## Brief
The answer should consist of every record, reproduced exactly.

## Data shown
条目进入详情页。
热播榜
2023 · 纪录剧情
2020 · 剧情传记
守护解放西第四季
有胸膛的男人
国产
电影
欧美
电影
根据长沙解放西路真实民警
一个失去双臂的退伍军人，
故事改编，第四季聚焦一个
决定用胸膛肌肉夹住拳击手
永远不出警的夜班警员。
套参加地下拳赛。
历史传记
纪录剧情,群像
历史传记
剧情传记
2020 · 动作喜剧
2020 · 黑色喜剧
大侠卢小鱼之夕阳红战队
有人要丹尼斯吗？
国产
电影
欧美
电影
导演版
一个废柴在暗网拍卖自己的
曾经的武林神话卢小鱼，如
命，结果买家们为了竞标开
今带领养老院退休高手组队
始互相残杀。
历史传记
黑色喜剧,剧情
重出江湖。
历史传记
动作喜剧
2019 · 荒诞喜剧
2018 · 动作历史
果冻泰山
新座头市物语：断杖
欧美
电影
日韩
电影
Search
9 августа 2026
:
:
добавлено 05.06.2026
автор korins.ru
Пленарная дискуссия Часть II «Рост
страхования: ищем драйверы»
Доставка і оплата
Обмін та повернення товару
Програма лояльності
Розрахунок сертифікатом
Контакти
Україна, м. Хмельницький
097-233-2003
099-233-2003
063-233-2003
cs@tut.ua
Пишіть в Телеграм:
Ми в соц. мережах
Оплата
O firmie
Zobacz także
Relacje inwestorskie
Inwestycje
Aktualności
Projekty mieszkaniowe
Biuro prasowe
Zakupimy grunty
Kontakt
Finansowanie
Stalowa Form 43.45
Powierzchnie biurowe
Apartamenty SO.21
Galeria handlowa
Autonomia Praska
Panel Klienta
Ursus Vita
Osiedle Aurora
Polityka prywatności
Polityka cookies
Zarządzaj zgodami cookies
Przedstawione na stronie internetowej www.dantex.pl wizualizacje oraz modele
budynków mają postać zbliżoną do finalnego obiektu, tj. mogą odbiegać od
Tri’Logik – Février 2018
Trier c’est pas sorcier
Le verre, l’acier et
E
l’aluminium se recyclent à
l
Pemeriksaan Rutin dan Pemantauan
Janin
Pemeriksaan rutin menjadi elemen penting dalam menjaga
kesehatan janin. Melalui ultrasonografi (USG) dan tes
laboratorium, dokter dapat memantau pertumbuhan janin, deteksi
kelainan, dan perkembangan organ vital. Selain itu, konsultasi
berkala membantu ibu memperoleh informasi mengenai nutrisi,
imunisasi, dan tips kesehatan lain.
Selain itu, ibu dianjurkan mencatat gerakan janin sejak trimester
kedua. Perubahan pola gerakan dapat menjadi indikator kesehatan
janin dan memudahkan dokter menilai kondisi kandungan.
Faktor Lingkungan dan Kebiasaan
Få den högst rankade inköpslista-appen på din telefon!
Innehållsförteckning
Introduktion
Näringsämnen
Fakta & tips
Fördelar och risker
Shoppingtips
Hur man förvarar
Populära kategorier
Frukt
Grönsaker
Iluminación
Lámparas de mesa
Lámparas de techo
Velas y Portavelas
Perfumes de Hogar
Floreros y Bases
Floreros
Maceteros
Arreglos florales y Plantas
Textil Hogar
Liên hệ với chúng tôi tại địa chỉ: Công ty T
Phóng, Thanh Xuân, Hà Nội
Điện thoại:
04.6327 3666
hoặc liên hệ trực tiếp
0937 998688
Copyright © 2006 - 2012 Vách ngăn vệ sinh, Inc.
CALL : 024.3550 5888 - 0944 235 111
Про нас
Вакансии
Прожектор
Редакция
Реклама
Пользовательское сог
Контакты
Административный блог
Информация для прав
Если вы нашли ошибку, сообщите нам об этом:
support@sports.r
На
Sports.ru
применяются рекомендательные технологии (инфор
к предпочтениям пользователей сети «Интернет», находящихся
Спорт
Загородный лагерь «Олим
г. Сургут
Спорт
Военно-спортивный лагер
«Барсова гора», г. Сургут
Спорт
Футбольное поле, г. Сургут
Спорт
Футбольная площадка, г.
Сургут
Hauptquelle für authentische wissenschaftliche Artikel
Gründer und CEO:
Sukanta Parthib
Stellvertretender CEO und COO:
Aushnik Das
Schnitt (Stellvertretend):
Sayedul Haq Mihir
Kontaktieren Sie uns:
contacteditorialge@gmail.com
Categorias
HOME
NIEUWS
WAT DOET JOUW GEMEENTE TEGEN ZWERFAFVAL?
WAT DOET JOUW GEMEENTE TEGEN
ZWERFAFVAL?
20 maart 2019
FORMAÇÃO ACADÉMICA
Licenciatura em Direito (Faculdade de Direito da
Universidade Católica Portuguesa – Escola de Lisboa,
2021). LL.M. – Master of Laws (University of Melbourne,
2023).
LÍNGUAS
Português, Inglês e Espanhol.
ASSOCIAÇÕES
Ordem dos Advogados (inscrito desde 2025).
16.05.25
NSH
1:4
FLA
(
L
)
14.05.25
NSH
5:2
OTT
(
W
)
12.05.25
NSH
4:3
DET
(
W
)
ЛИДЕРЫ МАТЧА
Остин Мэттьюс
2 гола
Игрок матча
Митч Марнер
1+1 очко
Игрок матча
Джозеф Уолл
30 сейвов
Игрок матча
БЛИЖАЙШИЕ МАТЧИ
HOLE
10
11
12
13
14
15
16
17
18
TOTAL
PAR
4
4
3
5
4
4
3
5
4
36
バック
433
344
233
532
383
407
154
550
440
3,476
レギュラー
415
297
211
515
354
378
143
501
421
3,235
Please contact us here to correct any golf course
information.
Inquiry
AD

## Finished exercise
条目进入详情页。
热播榜
2023 · 纪录剧情
2020 · 剧情传记
守护解放西第四季
有胸膛的男人
国产
电影
欧美
电影
根据长沙解放西路真实民警
一个失去双臂的退伍军人，
故事改编，第四季聚焦一个
决定用胸膛肌肉夹住拳击手
永远不出警的夜班警员。
套参加地下拳赛。
历史传记
纪录剧情,群像
历史传记
剧情传记
2020 · 动作喜剧
2020 · 黑色喜剧
大侠卢小鱼之夕阳红战队
有人要丹尼斯吗？
国产
电影
欧美
电影
导演版
一个废柴在暗网拍卖自己的
曾经的武林神话卢小鱼，如
命，结果买家们为了竞标开
今带领养老院退休高手组队
始互相残杀。
历史传记
黑色喜剧,剧情
重出江湖。
历史传记
动作喜剧
2019 · 荒诞喜剧
2018 · 动作历史
果冻泰山
新座头市物语：断杖
欧美
电影
日韩
电影
Search
9 августа 2026
:
:
добавлено 05.06.2026
автор korins.ru
Пленарная дискуссия Часть II «Рост
страхования: ищем драйверы»
Доставка і оплата
Обмін та повернення товару
Програма лояльності
Розрахунок сертифікатом
Контакти
Україна, м. Хмельницький
097-233-2003
099-233-2003
063-233-2003
cs@tut.ua
Пишіть в Телеграм:
Ми в соц. мережах
Оплата
O firmie
Zobacz także
Relacje inwestorskie
Inwestycje
Aktualności
Projekty mieszkaniowe
Biuro prasowe
Zakupimy grunty
Kontakt
Finansowanie
Stalowa Form 43.45
Powierzchnie biurowe
Apartamenty SO.21
Galeria handlowa
Autonomia Praska
Panel Klienta
Ursus Vita
Osiedle Aurora
Polityka prywatności
Polityka cookies
Zarządzaj zgodami cookies
Przedstawione na stronie internetowej www.dantex.pl wizualizacje oraz modele
budynków mają postać zbliżoną do finalnego obiektu, tj. mogą odbiegać od
Tri’Logik – Février 2018
Trier c’est pas sorcier
Le verre, l’acier et
E
l’aluminium se recyclent à
l
Pemeriksaan Rutin dan Pemantauan
Janin
Pemeriksaan rutin menjadi elemen penting dalam menjaga
kesehatan janin. Melalui ultrasonografi (USG) dan tes
laboratorium, dokter dapat memantau pertumbuhan janin, deteksi
kelainan, dan perkembangan organ vital. Selain itu, konsultasi
berkala membantu ibu memperoleh informasi mengenai nutrisi,
imunisasi, dan tips kesehatan lain.
Selain itu, ibu dianjurkan mencatat gerakan janin sejak trimester
kedua. Perubahan pola gerakan dapat menjadi indikator kesehatan
janin dan memudahkan dokter menilai kondisi kandungan.
Faktor Lingkungan dan Kebiasaan
Få den högst rankade inköpslista-appen på din telefon!
Innehållsförteckning
Introduktion
Näringsämnen
Fakta & tips
Fördelar och risker
Shoppingtips
Hur man förvarar
Populära kategorier
Frukt
Grönsaker
Iluminación
Lámparas de mesa
Lámparas de techo
Velas y Portavelas
Perfumes de Hogar
Floreros y Bases
Floreros
Maceteros
Arreglos florales y Plantas
Textil Hogar
Liên hệ với chúng tôi tại địa chỉ: Công ty T
Phóng, Thanh Xuân, Hà Nội
Điện thoại:
04.6327 3666
hoặc liên hệ trực tiếp
0937 998688
Copyright © 2006 - 2012 Vách ngăn vệ sinh, Inc.
CALL : 024.3550 5888 - 0944 235 111
Про нас
Вакансии
Прожектор
Редакция
Реклама
Пользовательское сог
Контакты
Административный блог
Информация для прав
Если вы нашли ошибку, сообщите нам об этом:
support@sports.r
На
Sports.ru
применяются рекомендательные технологии (инфор
к предпочтениям пользователей сети «Интернет», находящихся
Спорт
Загородный лагерь «Олим
г. Сургут
Спорт
Военно-спортивный лагер
«Барсова гора», г. Сургут
Спорт
Футбольное поле, г. Сургут
Спорт
Футбольная площадка, г.
Сургут
Hauptquelle für authentische wissenschaftliche Artikel
Gründer und CEO:
Sukanta Parthib
Stellvertretender CEO und COO:
Aushnik Das
Schnitt (Stellvertretend):
Sayedul Haq Mihir
Kontaktieren Sie uns:
contacteditorialge@gmail.com
Categorias
HOME
NIEUWS
WAT DOET JOUW GEMEENTE TEGEN ZWERFAFVAL?
WAT DOET JOUW GEMEENTE TEGEN
ZWERFAFVAL?
20 maart 2019
FORMAÇÃO ACADÉMICA
Licenciatura em Direito (Faculdade de Direito da
Universidade Católica Portuguesa – Escola de Lisboa,
2021). LL.M. – Master of Laws (University of Melbourne,
2023).
LÍNGUAS
Português, Inglês e Espanhol.
ASSOCIAÇÕES
Ordem dos Advogados (inscrito desde 2025).
16.05.25
NSH
1:4
FLA
(
L
)
14.05.25
NSH
5:2
OTT
(
W
)
12.05.25
NSH
4:3
DET
(
W
)
ЛИДЕРЫ МАТЧА
Остин Мэттьюс
2 гола
Игрок матча
Митч Марнер
1+1 очко
Игрок матча
Джозеф Уолл
30 сейвов
Игрок матча
БЛИЖАЙШИЕ МАТЧИ
HOLE
10
11
12
13
14
15
16
17
18
TOTAL
PAR
4
4
3
5
4
4
3
5
4
36
バック
433
344
233
532
383
407
154
550
440
3,476
レギュラー
415
297
211
515
354
378
143
501
421
3,235
Please contact us here to correct any golf course
information.
Inquiry
AD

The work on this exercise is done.